Es ist damals nicht jedem leicht gefallen, so etwas zu mögen. An Tagen, an denen der Winter die letzten Kräfte aus dem Körper nagte, musste man schon ein heißblütiger Liebhaber des Sports im Allgemeinen oder jener Disziplinen im Speziellen sein, um der Fernsehübertragung einer Nordischen Ski-WM mehr Sex-Appeal abzugewinnen als, sagen wir, dem Verkehrsgericht. Es gab Leute, die verbanden mit Veranstaltungen dieser Art vor allem Bilder von Schneesportlern, die erfolglos versuchen, sich den gefrierenden Speichel aus dem Gesicht zu wischen. Zum Wegzappen. So war es bis vor einigen Jahren.

Diese Zeiten sind vorbei, spätestens seit Salt Lake City vor einem Jahr. Die Nordische Ski-WM ist inzwischen ein Ereignis, ein Event. Eines, für das ARD und ZDF viel Geld ausgeben, um es zu übertragen. Und auch wenn das nicht als Beleg für große Unterhaltung taugt, werden die Jagdrennen und Skispringen wieder ein bisschen Wärme in den deutschen Winter bringen. Val di Fiemme, es könnte der erste Höhepunkt des Sportjahres werden, das bislang so unangenehm karg war. Weil es Andre Agassi gab und kroatische Handballer. Weil uns alle den Spaß verdorben haben – vor allem die Alpinen, die in St. Moritz die Vermutung nahe legten, dass Deutsche nur dann passable Chancen auf eine WM-Medaille hätten, wenn sie ein Startverbot für alle anderen Nationen erwirken könnten.

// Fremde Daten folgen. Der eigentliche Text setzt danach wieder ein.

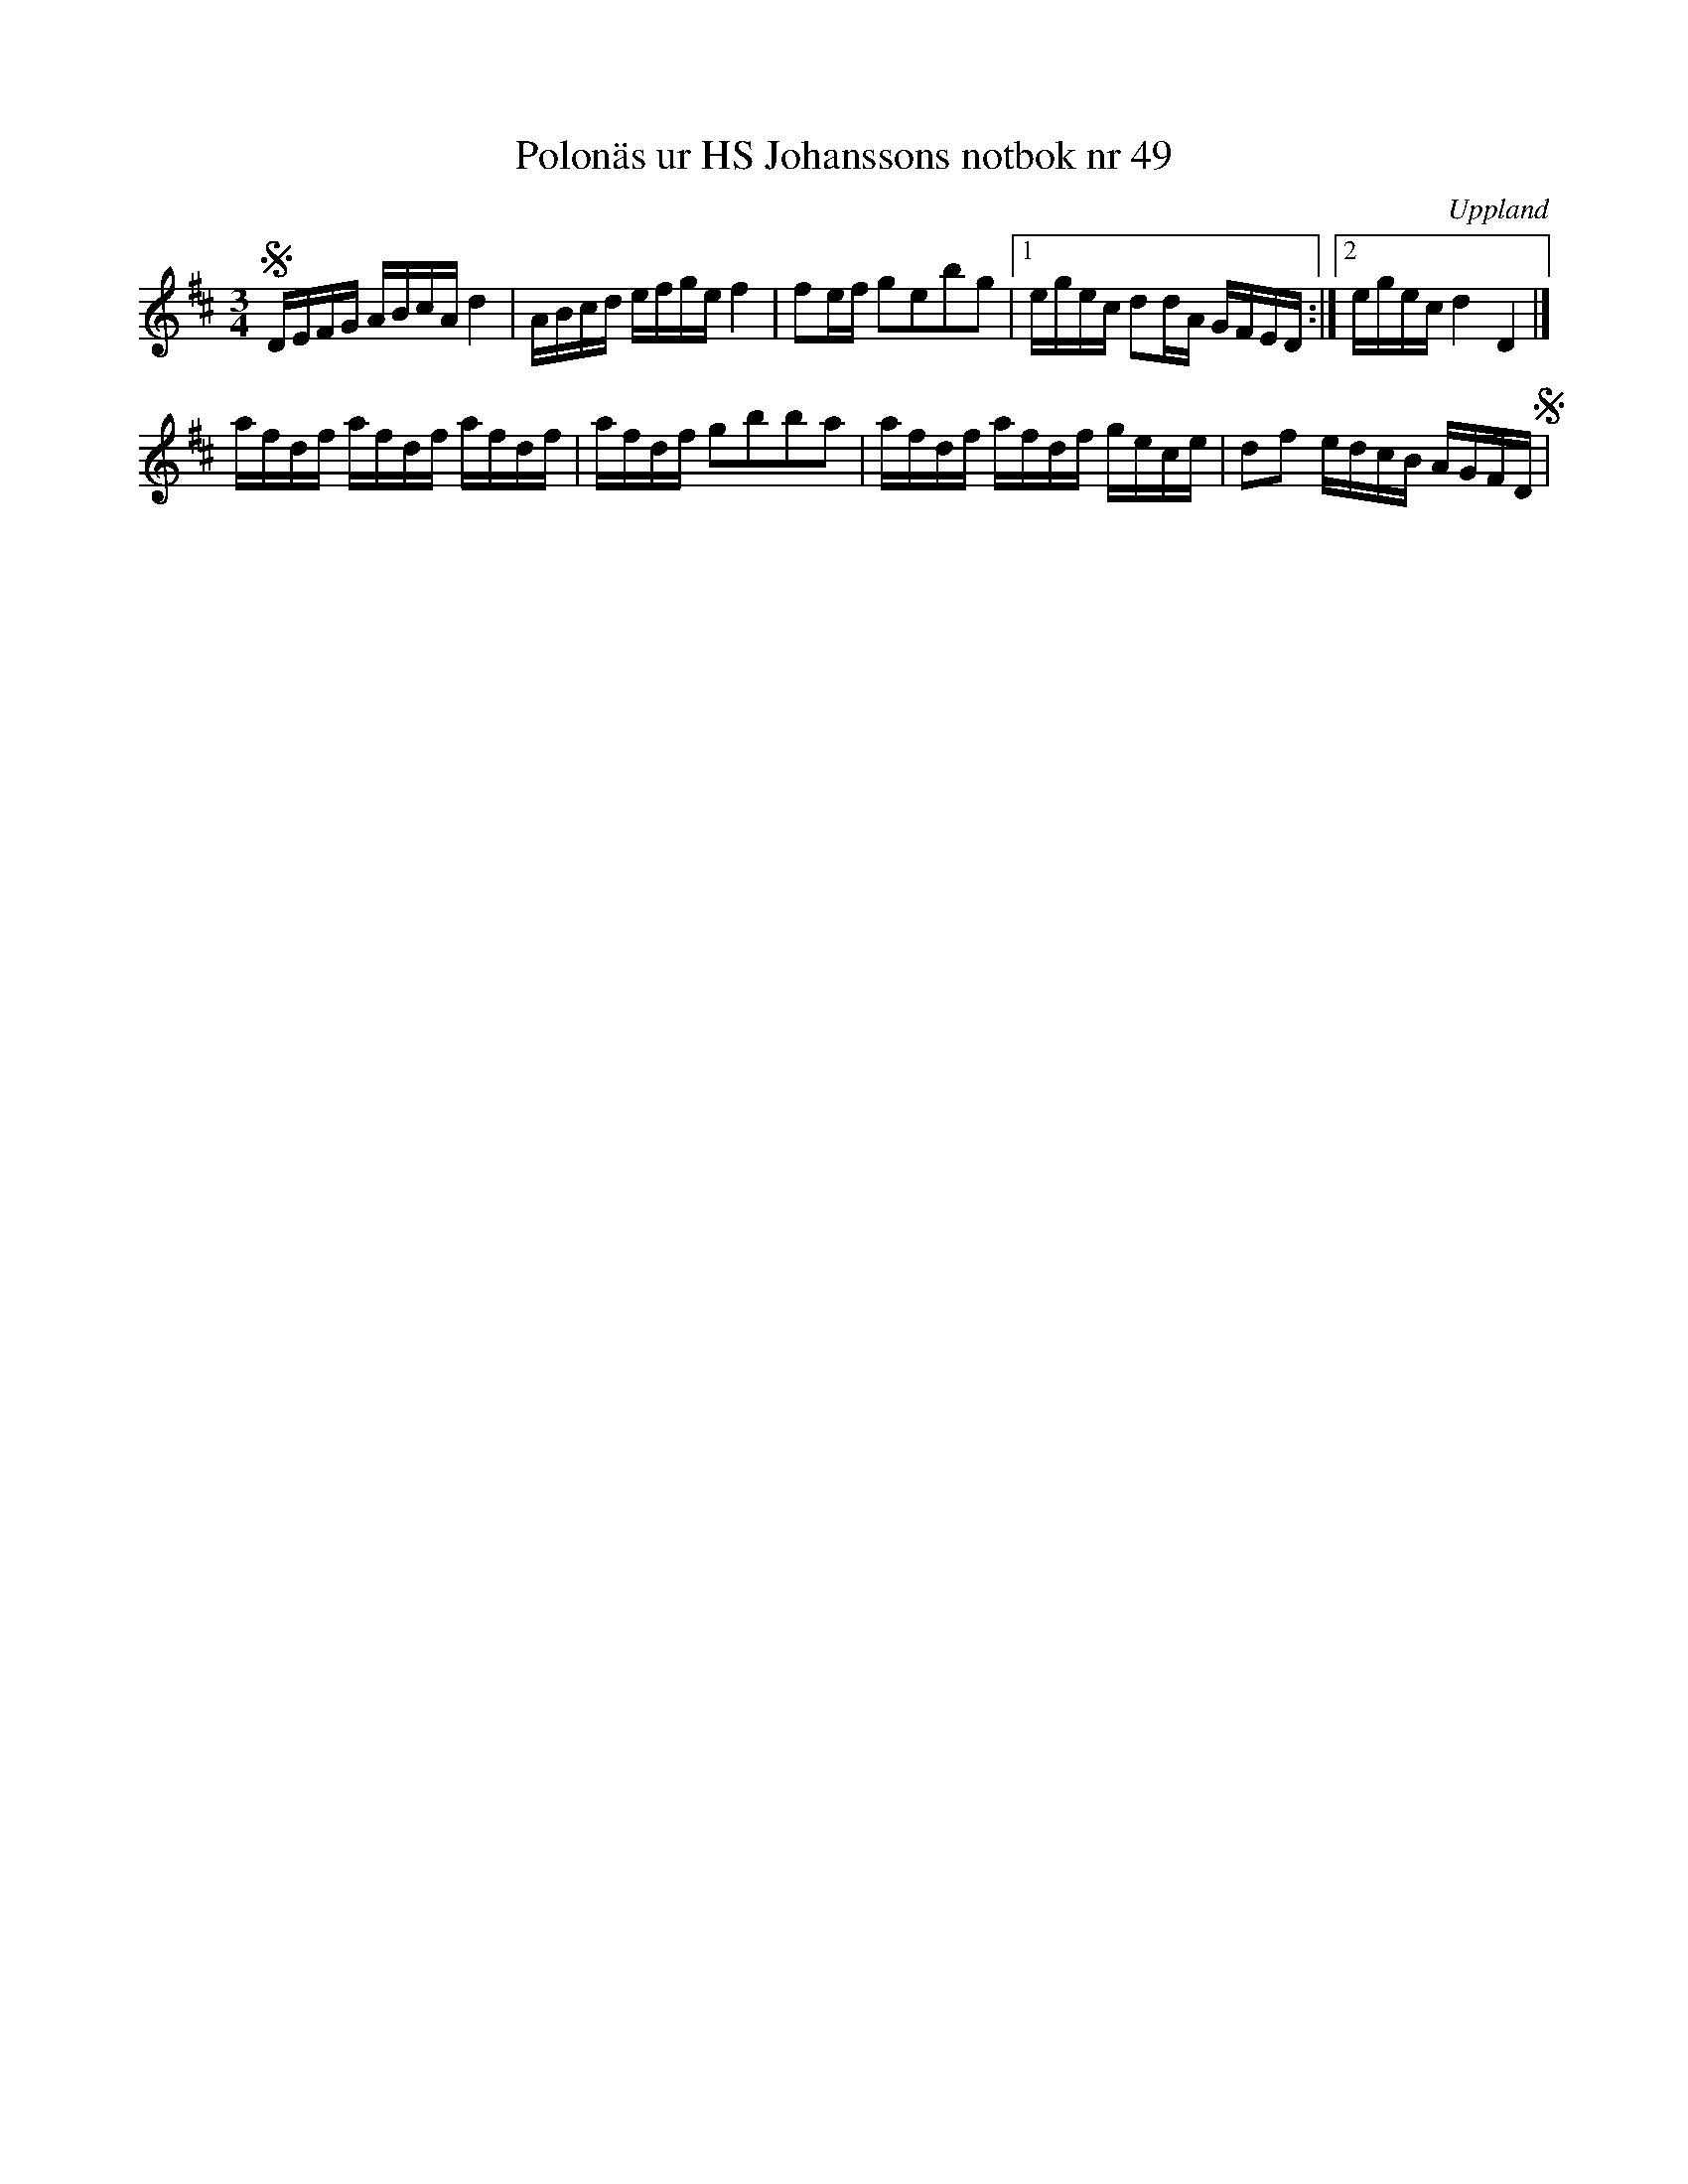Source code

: %%abc-charset utf-8

X:49
M:3/4
O:Uppland
T:Polonäs ur HS Johanssons notbok nr 49
R:Polonäs
B:http://www.smus.se/earkiv/fmk/browselarge.php?lang=sw&katalogid=M+147&bildnr=00016
Z:Nils L
L:1/16
K:D
SDEFG ABcA d4 | ABcd efge f4 | f2ef g2e2b2g2 |1 egec d2dA GFED :|2 egec d4 D4 |]
afdf afdf afdf | afdf g2b2b2a2 | afdf afdf gece | d2f2 edcB AGFD S |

Wenn die deutschen Athleten in Italien also nun annähernd so eifrig Gold schürfen werden, wie man es nach den bisherigen Leistungen erwarten darf, dann wird das ein neuerliches Fest fürs Vaterland. Bühne frei für Evi Sachenbacher, für René Sommerfeldt, für Sven Hannawald. Vielleicht gibt es bald schon ein neues Kerpen, ein Leimen, zumindest eines für den Winter: Oberwiesenthal, Reit im Winkl. Man könnte sich dran gewöhnen.